自分が所有する車を貸し出した日数分だけ、他人の車を無料で借りられるというこれまでにないカーシェアリング事業が日本で始まった。運営するのは広告代理店最大手、電通の社内ベンチャーから生まれた「CAROSET(カローゼット)」だ。

12月10日に記者発表会を開いたカローゼットの内藤丈裕社長は「互助の精神で車を所有する価値を会員全員で高め合う新サービス」とも述べ、金銭を払う既存のレンタル型シェアリングサービスとの違いを強調した。

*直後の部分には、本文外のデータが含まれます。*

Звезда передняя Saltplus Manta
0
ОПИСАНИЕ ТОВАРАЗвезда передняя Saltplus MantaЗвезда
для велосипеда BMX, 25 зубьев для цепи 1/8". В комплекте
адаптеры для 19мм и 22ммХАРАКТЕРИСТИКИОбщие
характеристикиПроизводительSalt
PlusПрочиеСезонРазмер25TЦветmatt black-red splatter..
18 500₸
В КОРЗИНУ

カローゼットはスマホのアプリを通じたマイカー所有者の仲介システムだ。アプリは当初はiPhoneのみ対応する。会員はほかの会員に対して愛車一時交換をリクエストし、借りる場合は相手と直接会って、自分の車を代わりに預ける。分かりやすく言えば、「物々交換式」だ。

借りる権利は1日単位で、自分が車を貸した日数分が付与される。会員間で金銭のやり取りは一切発生しない。車を借りる権利が足りない時は、後日貸し出すことを前提に「前借り」も可能。前借りをした後、30日以内に自分の車を貸せない場合、1日あたり4980円(税別)をカローゼットに支払うことで清算できる。この清算金と会員が支払う月額基本料780円(同、2020年5月末まで無料)が、カローゼットの収益源になる。

これまでのカーシェアはBtoCが一般的

従来のカーシェアリングといえば、カーシェア事業者が個人向けに手がけるBtoC型が一般的だ。タイムズやオリックス、カレコなどが代表例だ。近年ではトヨタ自動車や日産自動車など自動車メーカー自らの参入も相次ぐ。

また、車を持っている人が車を持っていない人に貸すCtoC型もある。DeNAが展開する「Anyca(エニカ)」は、借り手から利用料を得ることで車の維持費を軽減したい自動車ユーザーが貸し手になっている。こうした既存の2タイプのカーシェアは所有よりも利用に価値を見出す消費者のニーズに応えたものだ。